Like many women who go through a divorce with children, it is time for you to dig deep and get your feet on the ground as quickly as you can. Your power and strength will come from several different places, but your biggest asset will be information. The fears that come with not knowing are always much worse than the reality of knowing.
Since you are in jeopardy of losing your home, who do you know who can help you right now? Do you have friends or family that you and the girls can stay with? What organizations or charities can you call to get the help you need short term? Figure this one out first.
Next, do whatever you have to do to get your license and get a job to begin to financially rebuild. What are your skills? Do you have a resume together? If not, do it or at least get some history and references together for an application. Begin reading the classifieds, and again, find the resources available to you to get the skills you need to support yourself and your girls. The unemployment office can help you some here.
Keep in mind that the changes that come with all of this will be unnerving, often exhausting, and may be some of the hardest things you've ever had to do. It will be hard, but you can do hard! It takes great courage to humble yourself and ask for whatever it is that you need, so be very proud of yourself that you will do whatever it takes to take care of yourself and your family.
As far as emotionally supporting your girls in this, I would encourage you all to trust that the legal system is there to protect the best interests of the children in divorce cases. Find out what that really means in your state and what your rights are. Your husband can throw out all kinds of scenarios, but just because he wants it to be a certain way, doesn't make it so. Do what you have to do to take care of yourself first, and let the other pieces fall into place with the information you receive.
You are amazingly strong, smart, and resourceful. Never forget who you are and all that you are capable of!
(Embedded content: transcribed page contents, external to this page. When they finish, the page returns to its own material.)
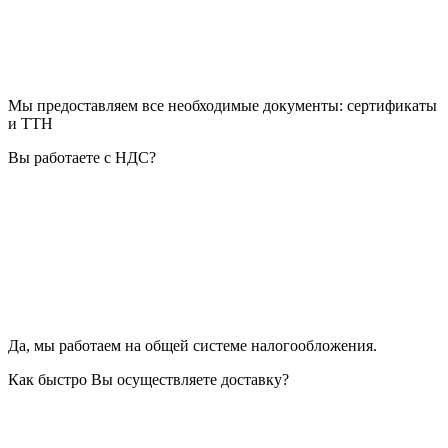
Мы предоставляем все необходимые документы: сертификаты
и ТТН
Вы работаете с НДС?
Да, мы работаем на общей системе налогообложения.
Как быстро Вы осуществляете доставку?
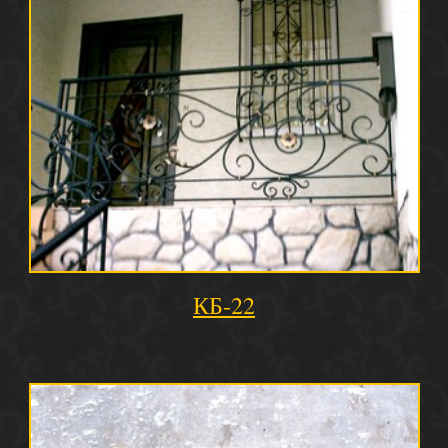
КБ-22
Feel free to share this with your girls, too. You go, Girls!!
Marcia's Question: I've been a homemaker for 22 years. He moved us to the middle of nowhere so that we could do things together, and then he decides to leave. I don't have any family or friends here, and it's a very small town, so work and school opportunities are limited. I'm stuck here until the divorce is finalized, and my biggest fear is how I can earn money. Help!
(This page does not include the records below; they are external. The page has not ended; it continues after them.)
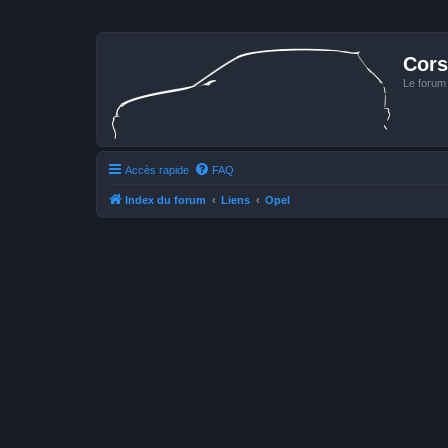
Cors
Le forum
Accès rapide
FAQ
Index du forum
Liens
Opel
Gloria's Answer: One of the major struggles for many stay-at-home Mom's is researching the job market and trying to work out how they are going to earn a living after divorce. Yet, I truly believe that stay-at-home Moms have so many transferable skills in the workplace that often go unrecognized.
Moms are incredible organizers, time management specialists, and negotiators (How many times have we had to negotiate with a 2 year old!). We are often great listeners, communicators, and multi-taskers. We are very intuitive and often act just on an impulse that often turns out to be the right move. We are great teachers, innovators, and motivators. (Think peas at the dinner table!)
These are skills that you do have right now! The other more technical things you can learn. You can read. You can take classes. You can ask for help from experts, work temporary jobs, and get that degree online if necessary.
You can always choose to work from home, too. There are many Multi-Level companies that are legitimate opportunities for you to take advantage of. There are also many virtual opportunities like a virtual assistant, freelance writer, or artist.
You are not less than simply because you have chosen to stay at home to raise your family. Take some time to see the opportunity now in finding out your skills, your passions, and your independent abilities in creating new streams of income. I'm truly excited that soon you will discover who you are and all that you are capable of!